Egal ob Seevögel, Meeresschildkröten, Pinguine, Robben oder Seeotter – fast 50 Prozent dieser Tiere nehmen Plastikmüll über die Nahrung auf. Forscher vermuten, dass es in 35 Jahren mehr Plastik in den Weltmeeren geben könnte, als Fische. Wird es zu viel, kann der Kunststoff den Verdauungstrakt blockieren oder die Magenschleimhaut schädigen, die Tiere verhungern dann. In diesem Zusammenhang gewinnt auch Mikroplastik an Bedeutung. Die kleinen Kunststoffteilchen werden selbst von Kleinstlebewesen wie Plankton aufgenommen: Das wird von kleinen Krebsen oder Fischen gefressen, die wiederum von größeren Räubern und verteilt sich so in den Körpern fast aller Meeresbewohner. Am Ende der Nahrungskette steht der Mensch, in dessen Essen das Plastik landet. Noch ist nicht vollständig geklärt, ob und wie die kleinen Plastikteilchen Meerestiere schädigen und wie gefährlich sie für Menschen sind. Die Studie macht zumindest klar: Ob gefährlich oder nicht – Mikroplastik ist überall.

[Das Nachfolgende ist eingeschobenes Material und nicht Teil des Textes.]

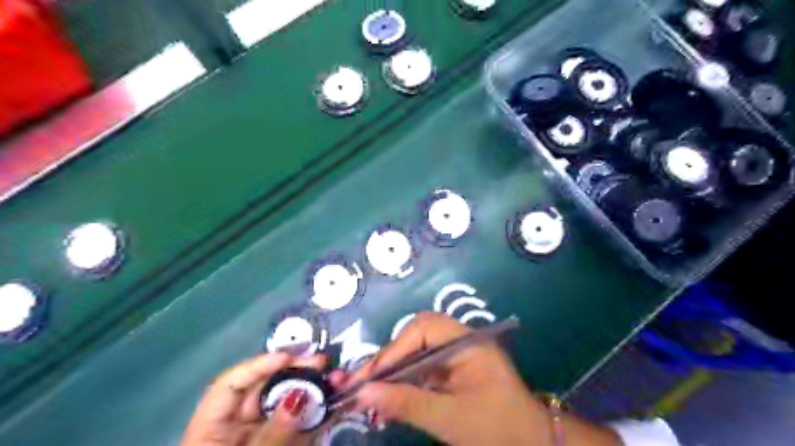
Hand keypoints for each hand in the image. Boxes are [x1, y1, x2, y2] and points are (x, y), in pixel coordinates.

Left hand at [182, 352, 324, 445]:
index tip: (289, 357)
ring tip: (336, 378)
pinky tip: (337, 401)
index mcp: (212, 428)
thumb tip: (299, 397)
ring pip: (287, 402)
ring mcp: (263, 434)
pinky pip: (300, 423)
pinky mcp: (284, 444)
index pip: (231, 384)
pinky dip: (318, 412)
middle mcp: (237, 425)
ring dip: (312, 389)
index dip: (258, 365)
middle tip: (322, 362)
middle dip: (294, 371)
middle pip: (264, 388)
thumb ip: (272, 436)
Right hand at [348, 312, 620, 444]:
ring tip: (368, 394)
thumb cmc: (498, 428)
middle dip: (389, 359)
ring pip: (416, 352)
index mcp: (467, 341)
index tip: (368, 377)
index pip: (423, 330)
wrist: (532, 444)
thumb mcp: (450, 419)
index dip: (393, 350)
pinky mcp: (452, 370)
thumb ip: (406, 403)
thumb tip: (362, 394)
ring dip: (393, 372)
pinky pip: (421, 367)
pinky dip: (403, 382)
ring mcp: (456, 354)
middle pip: (416, 336)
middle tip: (363, 383)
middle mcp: (461, 340)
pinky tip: (388, 399)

Die Wissenschaftler untersuchten Sedimentproben aus Meerestiefen um die 300 bis 1.800 Meter. Hier fanden sie die ersten Hinweise auf die Kunststoffpartikel. Da viele Tiefseetiere auf dem Boden leben und sich teilweise von ihm ernähren, entschieden sich die Forscher, ins Innere der Tiere zu schauen. "Wir haben daraufhin die Mikrofasern in einer breiten Palette von Tieren gefunden, etwa in Korallen, Springkrebsen oder Seegurken", sagt Zoologin Michelle Taylor. Es ist das erste Mal, dass die Kunststoffteilchen gezielt in Tiefseetieren nachgewiesen wurden.

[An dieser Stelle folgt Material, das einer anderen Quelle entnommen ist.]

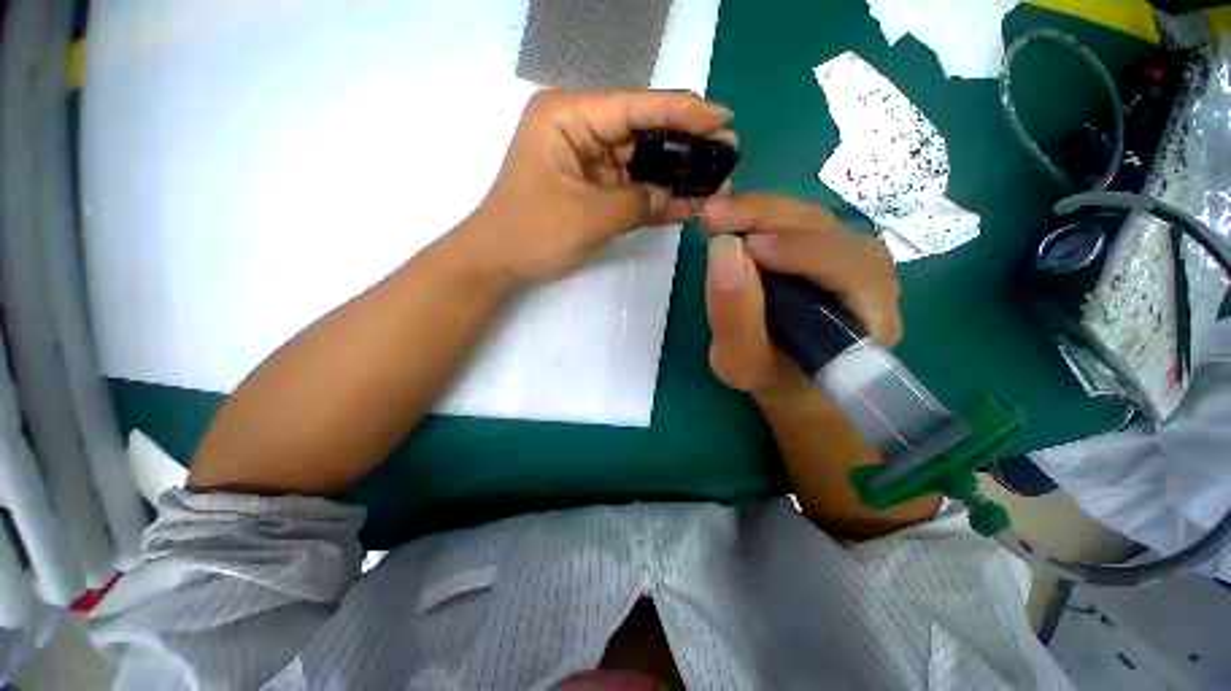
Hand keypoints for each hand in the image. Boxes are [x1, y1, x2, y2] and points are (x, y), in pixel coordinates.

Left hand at [463, 89, 734, 284]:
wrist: (499, 264)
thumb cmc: (531, 233)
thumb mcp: (586, 217)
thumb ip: (635, 202)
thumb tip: (673, 196)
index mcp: (567, 118)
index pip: (634, 107)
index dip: (682, 112)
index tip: (723, 118)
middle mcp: (580, 131)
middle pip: (642, 133)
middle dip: (684, 147)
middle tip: (727, 155)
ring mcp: (587, 163)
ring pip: (640, 164)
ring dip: (674, 177)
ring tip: (715, 183)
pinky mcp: (593, 190)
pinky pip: (630, 190)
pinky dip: (655, 199)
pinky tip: (687, 204)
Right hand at [701, 194, 900, 395]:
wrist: (790, 381)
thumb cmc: (771, 379)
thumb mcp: (741, 362)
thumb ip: (733, 317)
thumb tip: (723, 248)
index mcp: (869, 317)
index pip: (848, 268)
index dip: (798, 250)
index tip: (743, 246)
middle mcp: (871, 279)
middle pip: (828, 231)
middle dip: (769, 217)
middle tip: (715, 217)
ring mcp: (850, 259)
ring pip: (813, 220)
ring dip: (764, 213)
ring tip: (719, 217)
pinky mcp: (829, 251)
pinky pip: (801, 224)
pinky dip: (765, 217)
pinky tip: (737, 221)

Die Mikroplastikteilchen sind so klein, dass sie mit dem bloßen Auge nicht zu erkennen sind. Die Forscher fanden in den untersuchten Tieren vor allem Polyester, Nylon und Acryl. Ein großes Problem: Mikroplastik hat in etwa dieselbe Größe wie mariner Schnee, organische Materialien, die auf den Meeresboden sinken und viele Tiefseetiere ernähren.

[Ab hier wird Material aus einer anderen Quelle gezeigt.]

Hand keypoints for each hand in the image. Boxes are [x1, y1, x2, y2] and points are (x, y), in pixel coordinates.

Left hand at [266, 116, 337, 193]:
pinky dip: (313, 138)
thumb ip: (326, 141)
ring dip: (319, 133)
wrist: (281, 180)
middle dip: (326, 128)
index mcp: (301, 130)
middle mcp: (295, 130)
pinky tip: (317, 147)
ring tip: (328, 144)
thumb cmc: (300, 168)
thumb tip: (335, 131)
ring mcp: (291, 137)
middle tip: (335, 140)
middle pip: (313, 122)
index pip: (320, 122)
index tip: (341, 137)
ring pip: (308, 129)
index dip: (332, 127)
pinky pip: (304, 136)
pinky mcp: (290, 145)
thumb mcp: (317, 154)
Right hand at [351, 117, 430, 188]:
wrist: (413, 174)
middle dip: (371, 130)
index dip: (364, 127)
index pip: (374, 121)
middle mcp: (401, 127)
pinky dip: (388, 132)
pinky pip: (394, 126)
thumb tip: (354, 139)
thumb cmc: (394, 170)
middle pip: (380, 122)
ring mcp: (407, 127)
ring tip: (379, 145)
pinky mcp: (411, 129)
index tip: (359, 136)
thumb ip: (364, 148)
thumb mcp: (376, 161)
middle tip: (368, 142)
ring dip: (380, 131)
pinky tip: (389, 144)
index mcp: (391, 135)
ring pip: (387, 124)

Um die Teilchen zu analysieren, verwendeten die Forscher Verfahren, wie sie zum Beispiel in der Forensik eingesetzt werden. "Die Kriminologie ist immer noch eine relativ neue Wissenschaft. Es ist schön, dass wir die Techniken mittlerweile auch in anderen Wissenschaften einsetzen können", sagte Kriminologin Claire Gwinnett von der Staffordshire Universität, die auch an der Studie mitgearbeitet hat. "Wir wissen noch nicht sicher, was die Quelle des Mikroplastiks ist. Es könnte aus synthetischer Kleidung, Teppichreiniger oder Fischernetzen stammen", sagt Taylor. Woher die Stoffe stammen, müssen nun weitere Studien klären. Genauso wie die Frage, wie gefährlich das Plastik für Tiere und Menschen ist.